The expected output is the line with "assign f2 = d3;" followed by every remaining line of the entries, all repeated exactly.

***** DATA SUPPLIED *****

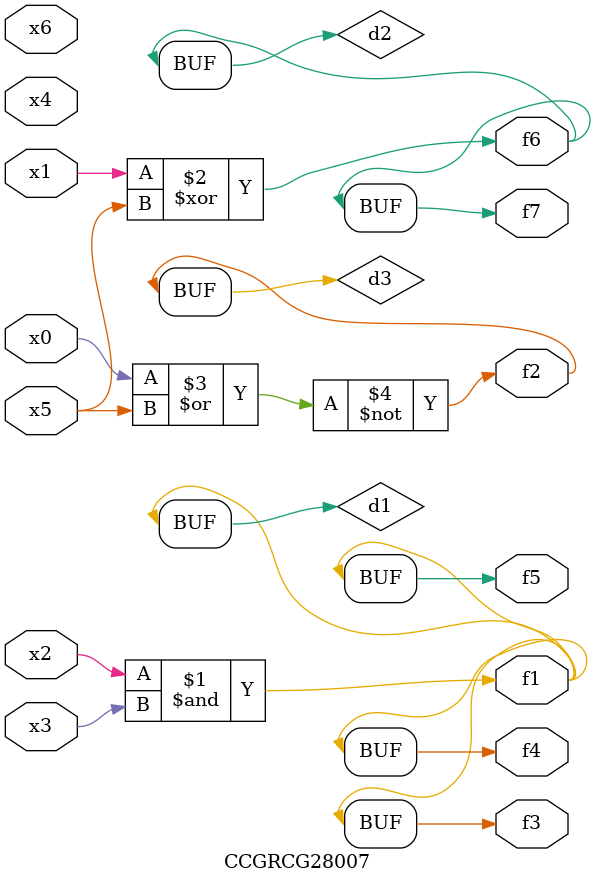
<source format=v>
module CCGRCG28007(
	input x0, x1, x2, x3, x4, x5, x6,
	output f1, f2, f3, f4, f5, f6, f7
);

	wire d1, d2, d3;

	and (d1, x2, x3);
	xor (d2, x1, x5);
	nor (d3, x0, x5);
	assign f1 = d1;
	assign f2 = d3;
	assign f3 = d1;
	assign f4 = d1;
	assign f5 = d1;
	assign f6 = d2;
	assign f7 = d2;
endmodule

</source>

*****

ANSWER SECTION:
	assign f2 = d3;
	assign f3 = d1;
	assign f4 = d1;
	assign f5 = d1;
	assign f6 = d2;
	assign f7 = d2;
endmodule

</source>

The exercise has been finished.